In a disturbing development that has gotten tongues wagging, Montreal’s historical LGBTQ neighbourhood, the Village has become the venue of homelessness, addition and crime.
Some residents believe that the Village’s social problems are being imported because of the district’s history of being an inclusive space for marginalized people.
Speaking with newsmen, Richard Fitzgerald, who has lived in the Village for 46 years, said he has witnessed a slow decline.
He said “Twenty years ago it was a really lively place and it was known around the world.” According to him, now, “you come here at night and it’s scary. There’s violence. There’s a whole problem of people who have drug problems, mental health problems.”
As part of ways to curb the issues, the city has boosted police presence in the neighbourhood just east of downtown and assigned a two-person psychosocial intervention team to direct vulnerable people to resources. Recall that in June, it released a plan to revitalize the neighbourhood and deal with homelessness and mental health.

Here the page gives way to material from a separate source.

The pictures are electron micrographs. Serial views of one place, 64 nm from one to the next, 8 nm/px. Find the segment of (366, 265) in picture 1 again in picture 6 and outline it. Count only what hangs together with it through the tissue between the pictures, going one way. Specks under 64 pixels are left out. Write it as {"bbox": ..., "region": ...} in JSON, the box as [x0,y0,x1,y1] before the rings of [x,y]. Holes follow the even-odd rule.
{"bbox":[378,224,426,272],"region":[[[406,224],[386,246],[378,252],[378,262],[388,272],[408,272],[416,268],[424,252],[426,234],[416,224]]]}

However, locals said the measures are insufficient, and they lament that the municipal government helped create the problem by concentrating services for vulnerable people into one area without the necessary investments to properly care for them.
“They don’t have anywhere to go,” Fitzgerald said, sympathizing with people struggling with drug and mental health problems, whom he called “victims of a system.”
He added that “This is where they come, and the city encourages it because they try to say this is an inclusive area. I think the mentality is that the gay community is more open to marginality than the rest of the city.”
In a strategic move, Christian Généreux recently co-organized a march through the Village streets in an effort to get the municipal, provincial and federal governments to address the district’s social ills.
In his words, his neighbourhood’s problems have been partly “imposed” on it. He pointed to the city’s decision during the COVID-19 pandemic to temporarily convert a large hotel in the area into a homeless shelter. “It imported to the Village problems that are not specific to the Village,” Généreux said.
He continued that “All this combination of factors makes it so all of this is grouped in one neighbourhood, and it creates pressure, a lack of security, and as the governments don’t provide the resources needed, these people find themselves in the streets with the problems they have.”
Bruno Laprade, a spokesperson for an LGBTQ organization and local historian who has been giving tours of the neighbourhood for 17 years, said the Village has long been a hub for community organizations and services for marginalized people. Commercial vacancies following the deindustrialization of the area in the 20th century meant non-profits and other groups could take advantage of lower rents, he explained.
According to him, the Village’s problems have been compounded by a drop in tourism due to competition from LGBTQ destinations in other cities and even from other commercial areas of Montreal.
Speaking further, Laprade said in the late 1990s and early 2000s, another scheme to revitalize the area that focused on attracting tourists eventually led the city to create a summer car-free zone on the strip of Ste-Catherine Street that runs through the Village, one of the first such programs in the city. Now, popular annual car-free zones in other parts of the city are drawing crowds, too.
It was stated that Montreal’s latest plan to bring people back to the Village includes an effort to redefine the neighbourhood’s identity, with public art and memorials dedicated to the LGBTQ community, more extensive summer and winter programming, and the refurbishment of Ste-Catherine Street.